__Problem to solve__
Continue the court opinion on challenges to guilty pleas, shown below, starting right after its last sentence.
**** Selected passage
This Court's recent opinion in Kelleher v. Henderson, 531 F.2d 78 (2 Cir. 1976), discussed the test for assessing the constitutional validity of a guilty plea entered in a state court. Kelleher claimed that his plea was constitutionally infirm because he allegedly was unaware of the maximum and minimum sentencing possibilities. The district court concluded that, even though Kelleher had not been informed by the state judge or his attorney of the possible maximum or minimum sentences, the plea was valid because Kelleher failed to persuade the court that his lack of knowledge affected his ability to make an intelligent decision. This Court affirmed. Because we so frequently must review cases involving collateral attacks on guilty pleas, we deem it appropriate to reiterate the analytic rationale used in Kelleher as it relates to the instant case.
The federal trial courts, governed by the requirements of Fed.R.Cr.P. 11, must determine whether a defendant understands "the consequences" of a guilty plea by addressing the defendant personally. After the Supreme Court's decision in McCarthy v. United States, 394 U.S. 459, 89 S.Ct. 1166, 22 L.Ed.2d 418 (1969), failure to comply with Rule 11 required vacatur of a federal guilty plea. In Jones v. United States, 440 F.2d 466 (2 Cir. 1971), this Court held that the maximum possible sentence is a "consequence" of a plea. Thus, after McCarthy, unawareness of maximum sentence would require automatic vacatur of the plea because of noncompliance with Rule 11. In Jones, however, the plea was taken prior to McCarthy, and therefore noncompliance with the Rule did not require automatic vacatur. Halliday v. United States, 394 U.S. 831, 89 S.Ct. 1498, 23 L.Ed.2d 16 (1969). Our conclusion in Jones was that automatic vacatur did not follow as a matter of constitutional law. Instead we remanded for an evidentiary hearing to assess
whether Jones was aware of the maximum possible sentence at the time of his guilty plea and, if not, whether Jones would not have pleaded guilty if he had been so aware.
********
**** Data provided
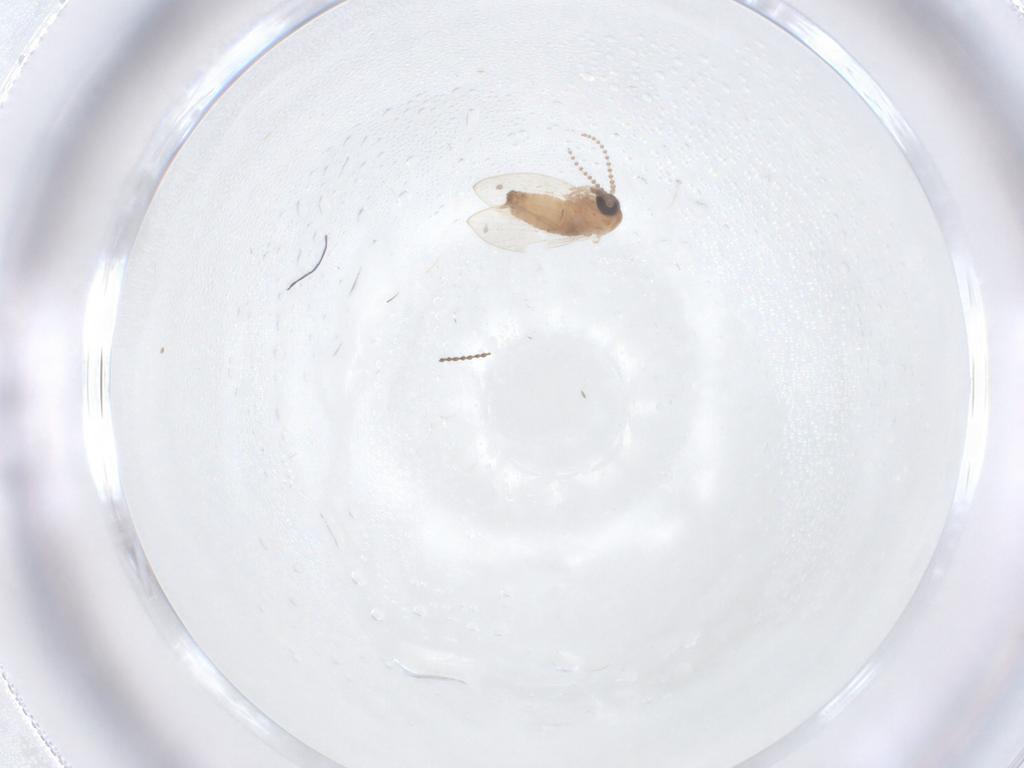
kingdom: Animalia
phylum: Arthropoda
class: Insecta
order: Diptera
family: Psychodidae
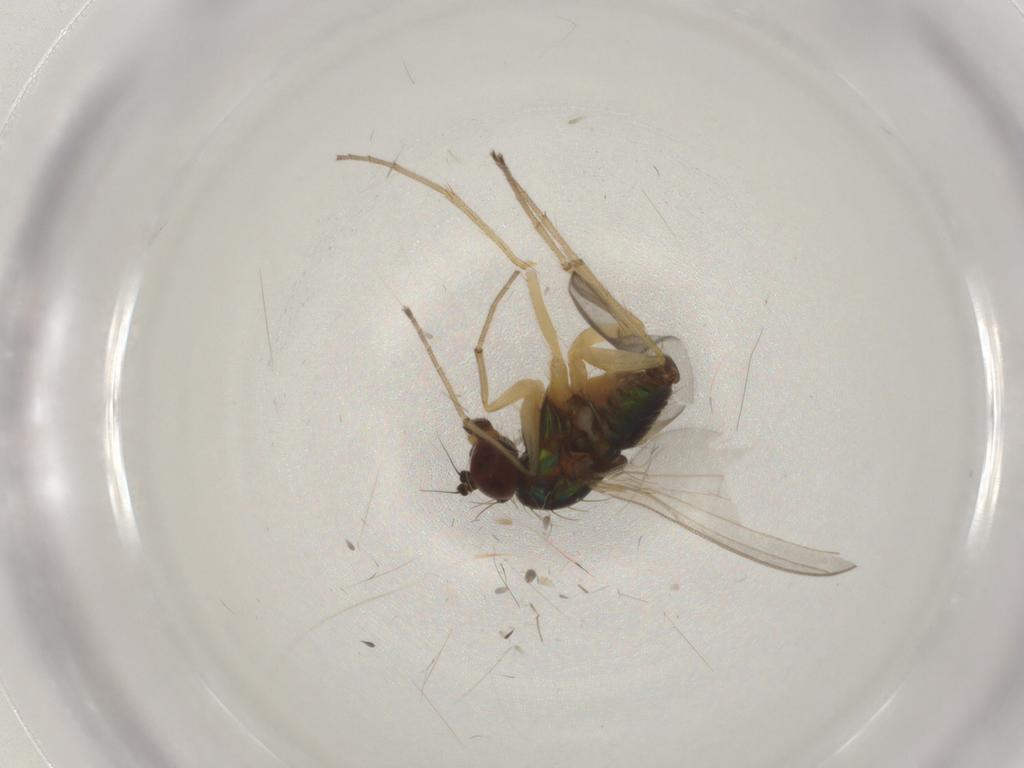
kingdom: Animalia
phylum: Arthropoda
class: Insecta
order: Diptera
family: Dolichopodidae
********
**** Data provided
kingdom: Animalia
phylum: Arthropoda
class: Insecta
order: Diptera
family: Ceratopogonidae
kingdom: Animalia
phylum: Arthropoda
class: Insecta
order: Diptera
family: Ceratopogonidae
********
**** Data provided
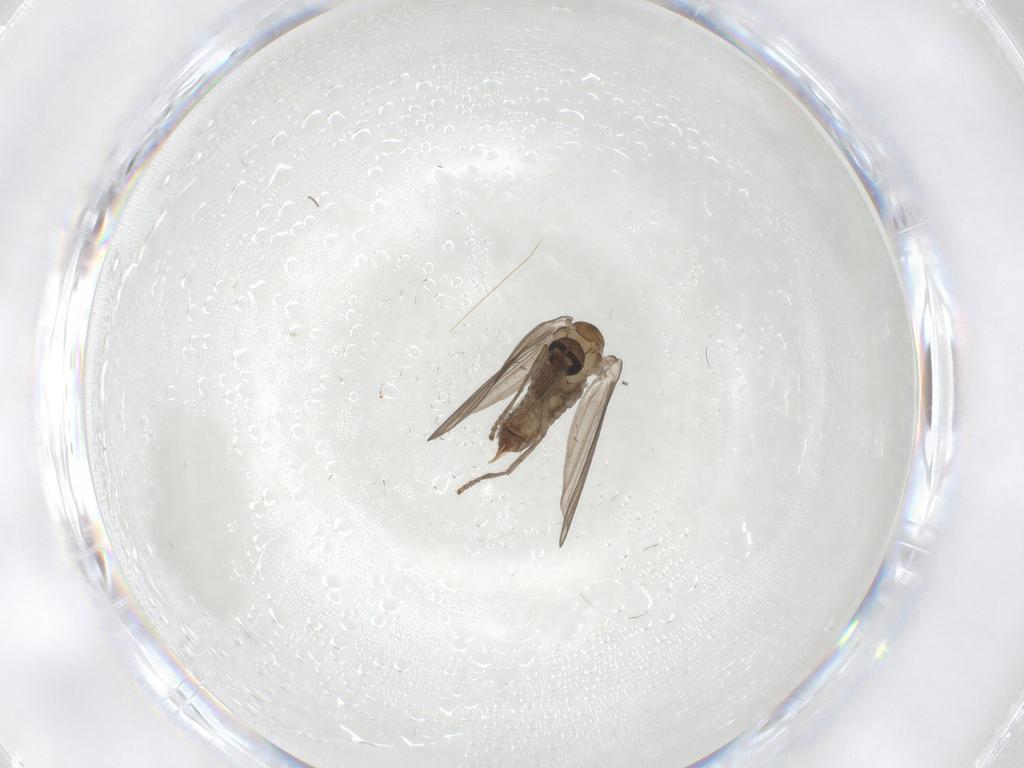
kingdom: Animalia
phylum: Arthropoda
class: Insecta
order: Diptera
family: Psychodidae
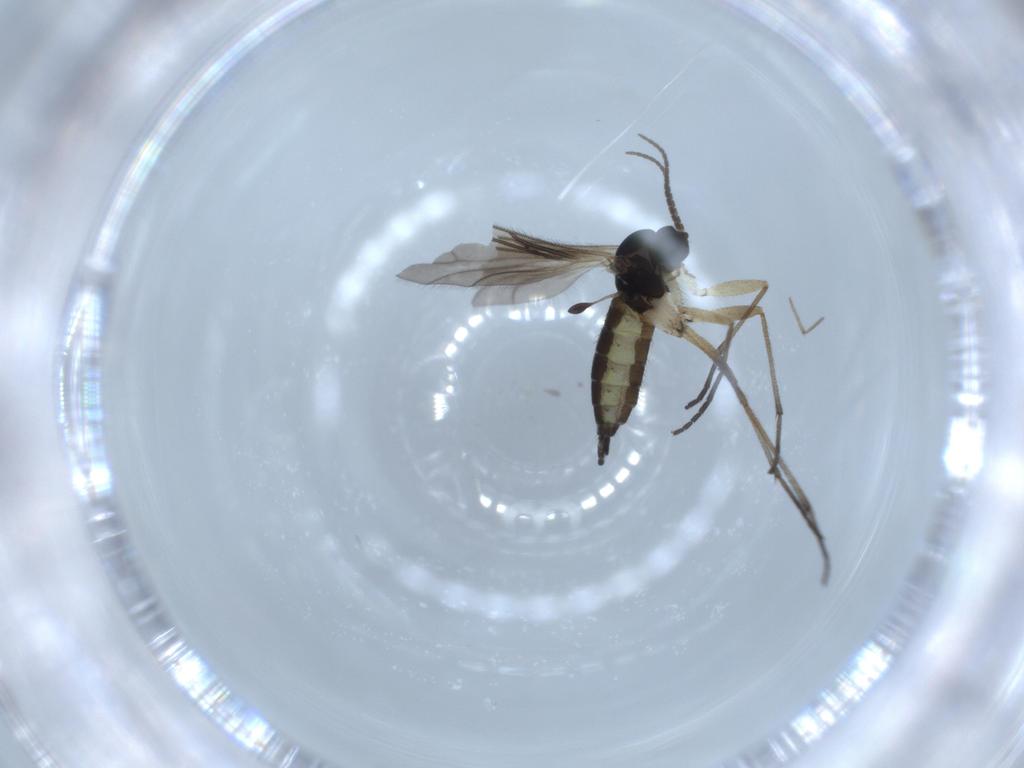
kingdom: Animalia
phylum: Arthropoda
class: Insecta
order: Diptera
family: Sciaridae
********
__Task result__
440 F.2d at 468. See also United States v. Welton, 439 F.2d 824 (2 Cir.), cert. denied, 404 U.S. 859, 92 S.Ct. 157, 30 L.Ed.2d 102 (1971); Serrano v. United States, 442 F.2d 923 (2 Cir.), cert. denied, 404 U.S. 844, 92 S.Ct. 145, 30 L.Ed.2d 80 (1971). Thus, insofar as the federal courts are concerned, "where violation of the Rule does not have its present automatic effect (i. e., where the plea was entered before the decision in McCarthy ), the determination of constitutional voluntariness must be based not only on whether required advice was omitted by a federal district judge, but also on whether it would have made any difference, if given." Kelleher v. Henderson, supra, 531 F.2d at 82. Kelleher involved the constitutional voluntariness of a plea in the state courts. Declining to hold state judges to a higher standard of federal constitutional law than that applied to a federal district judge, i. e., in a pre-McCarthy situation, we determined that Kelleher's plea did not violate the Fourteenth Amendment because there was "no indication at all" that he would have acted differently had he been informed of the maximum sentence. Id.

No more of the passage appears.